Alert: Welcome to the Unified Cloudera Community. Former HCC members be sure to read and learn how to activate your account here. Want to know more about what has changed? Check out the Community News blog.
Summary: -------- A data processing task (spark job) with 3 sub-stages: stage1, stage2, stage3 which process the data by reading rules dynamically from a metadata store. Input data is fed to stage1, the output of which is input to stage2 and the output of stage2 is input to stage3. The rules might change and in that case we need to recompute the processing. But since each step is time consuming, if metadata for stage2 changes, we want to trigger the computation from stage2 and not stage1.
Metadata -------- Rules are created by users which are stored as metadata. The are separate rules for stage1, stage2 and stage3. The metadata might reside in a Oracle table.

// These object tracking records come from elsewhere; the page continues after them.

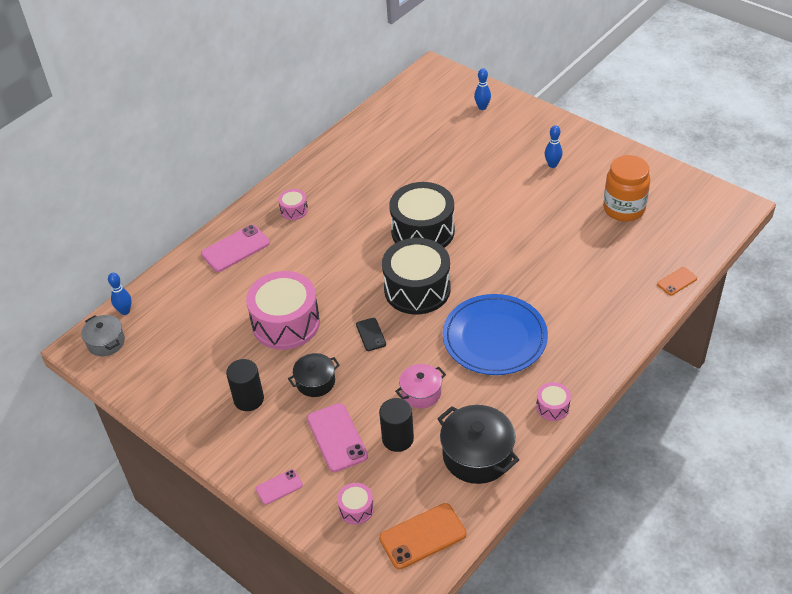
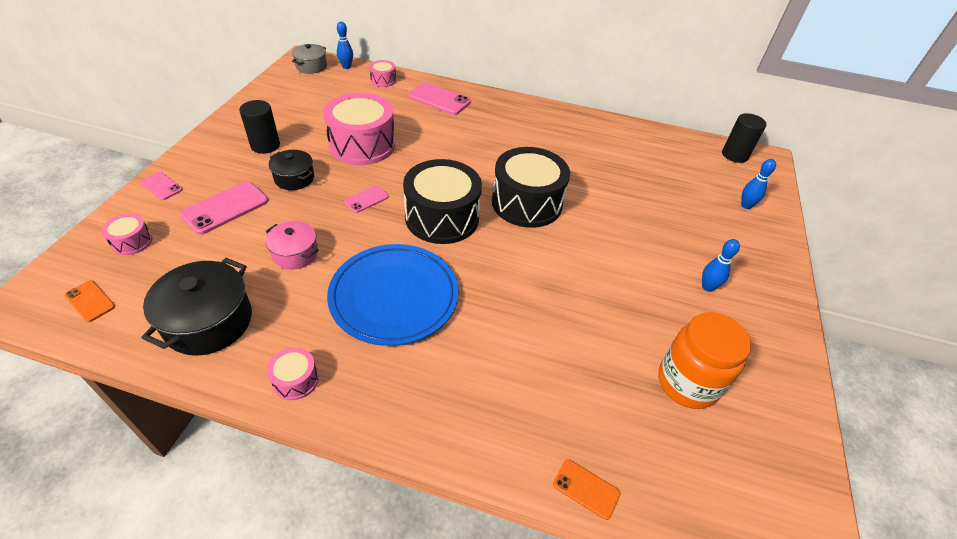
camera: 60 degrees right, 0 degrees up
pink drum [278,189,308,220] -> pink drum moved to [369,60,396,87]
black phone [356,318,386,351] -> pink phone [344,185,389,213]
black cylinder [379,398,414,452] -> black cylinder moved to [722,113,766,163]
orange phone [379,503,466,569] -> orange phone [64,280,115,322], size x0.56

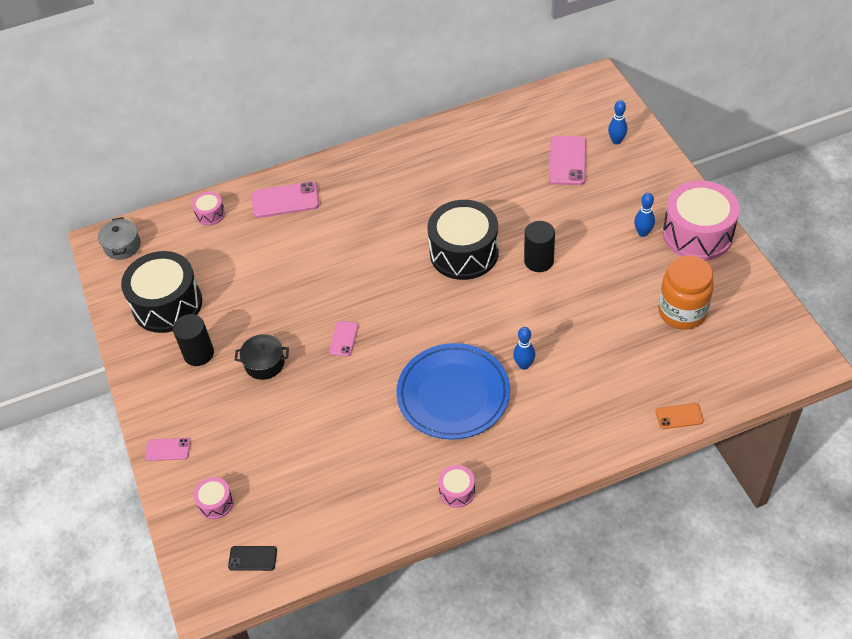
camera: 30 degrees left, 5 degrees up
orange phone [64,280,115,322] -> black phone [228,546,277,571]
black pot [141,258,252,356] -> none
pink phone [180,181,268,235] -> pink phone moved to [549,136,586,185]
pink pot [265,221,318,269] -> none
pink drum [323,93,395,165] -> pink drum moved to [663,180,740,261]
blue bowling pin [337,22,353,69] -> blue bowling pin moved to [513,327,535,370]
black drum [403,159,482,244] -> black drum moved to [121,251,202,333]
black cylinder [722,113,766,163] -> black cylinder moved to [524,221,555,272]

Data ---- Data is ingested to hadoop. On completion of the data load, the load details are inserted in a tracking table with status = 'COMPLETED'.

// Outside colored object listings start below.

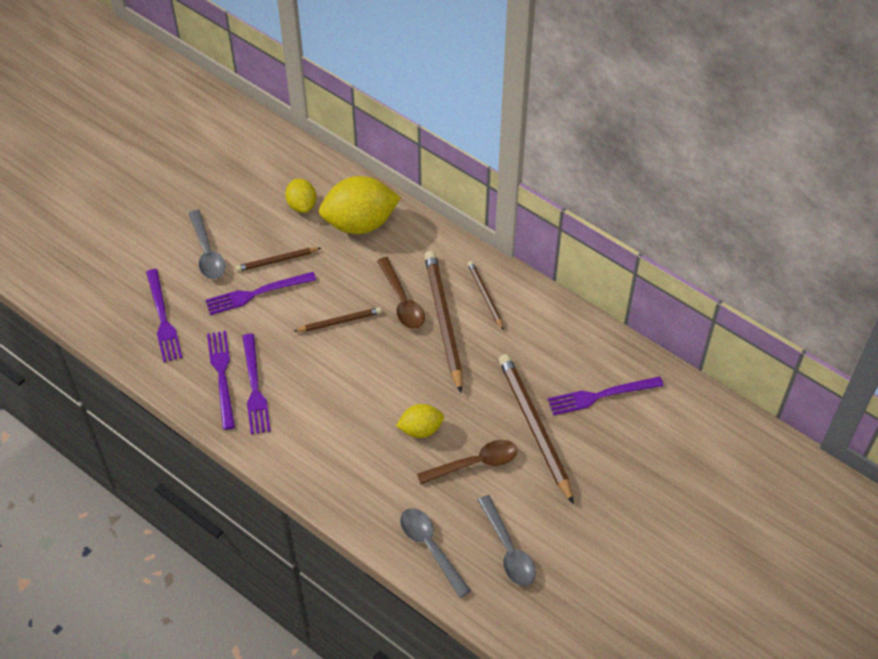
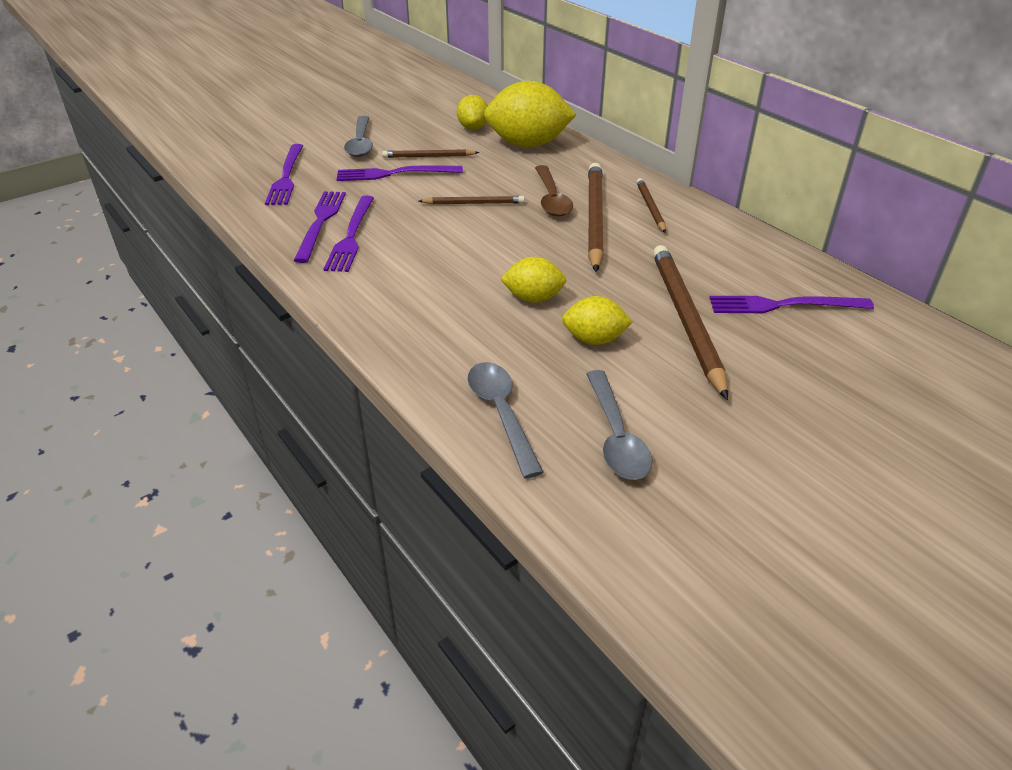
camera: 15 degrees right, 15 degrees down
brown spoon [417,440,517,484] -> yellow lemon [562,296,633,345]

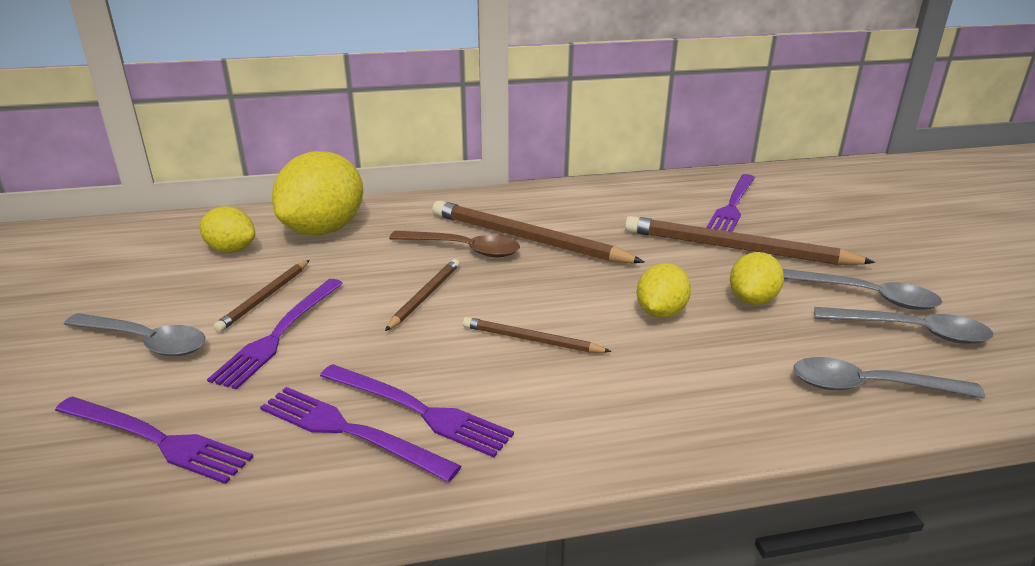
camera: 65 degrees left, 10 degrees down
brown pencil [636,178,666,233] -> brown pencil moved to [463,317,611,353]
none -> grey spoon [783,269,942,310]

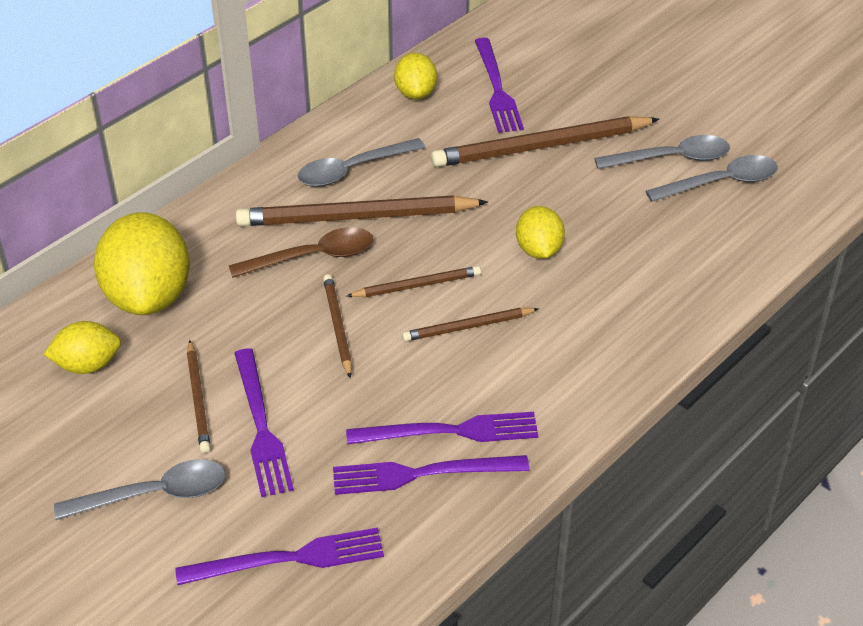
camera: 35 degrees left, 15 degrees up
yellow lemon [730,252,784,305] -> yellow lemon moved to [394,53,437,99]
grey spoon [794,357,985,398] -> grey spoon moved to [298,138,426,187]
none -> brown pencil [347,266,481,297]

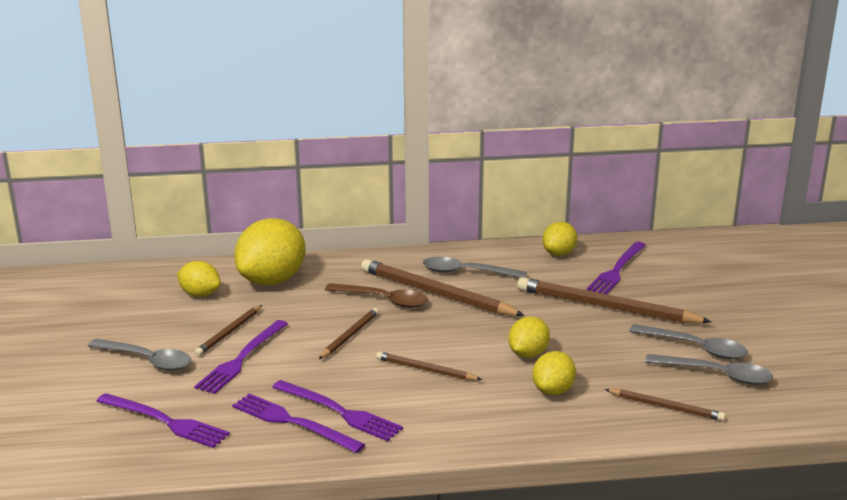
camera: 40 degrees right, 20 degrees down
brown pencil [347,266,481,297] -> brown pencil moved to [605,389,726,421]
none -> yellow lemon [532,351,576,395]

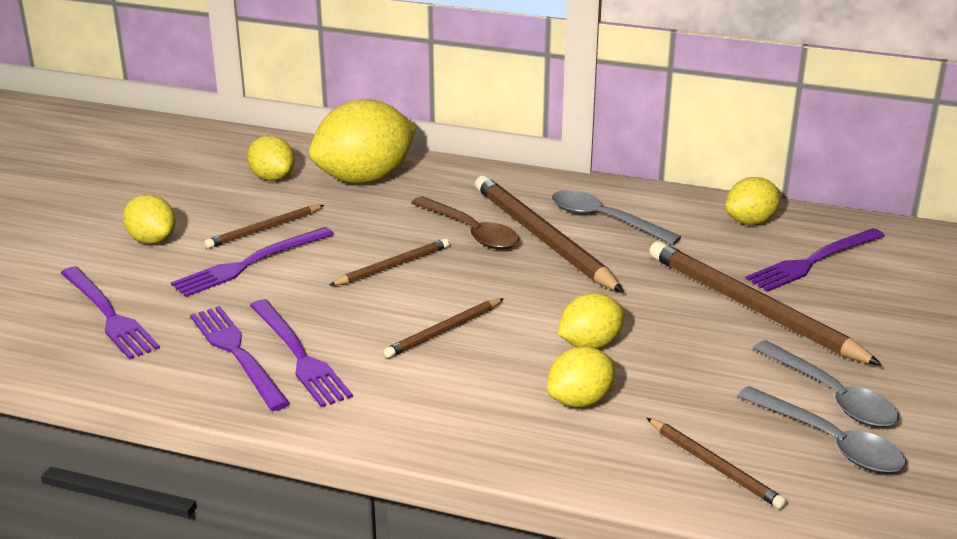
camera: 25 degrees right, 5 degrees up
grey spoon [88,339,191,371] -> yellow lemon [123,194,176,244]
brown pencil [376,352,482,380] -> brown pencil turned 90 degrees counterclockwise [383,298,504,358]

Processing ---------- The data processing stage is a spark job has 3 sub-stages: stage1, stage2, stage3. The processing engine reads the tracking table and once the status='COMPLETED', it reads the relevant data as mentioned in the tracking table and starts the processing. Now on rule change this process engine needs to be triggered automatically from the appropriate stage. e.g. if stage2 metadata changes, the computation should be triggered and only stage2, stage 3 should be processed.